== DATA PROVIDED ==
╭──

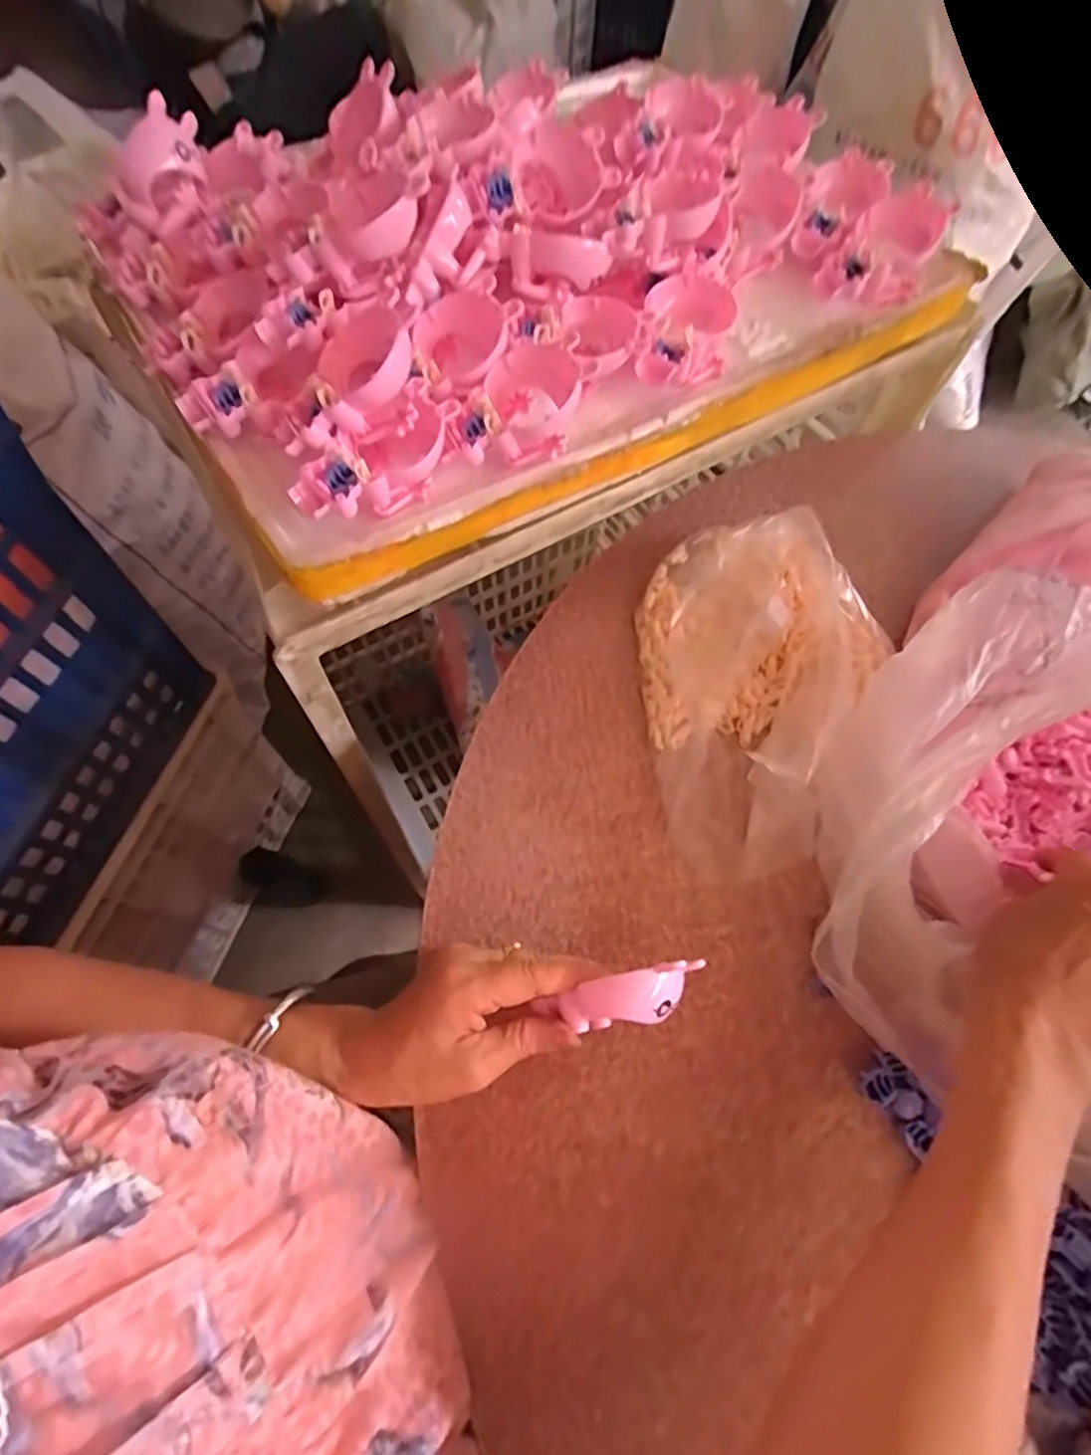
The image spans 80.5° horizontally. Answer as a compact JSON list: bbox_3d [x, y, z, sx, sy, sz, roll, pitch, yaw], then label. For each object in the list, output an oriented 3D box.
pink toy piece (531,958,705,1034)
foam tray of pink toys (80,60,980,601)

╰──

Check each line above for the string "pink" and copy every line that has it.

pink toy piece (531,958,705,1034)
foam tray of pink toys (80,60,980,601)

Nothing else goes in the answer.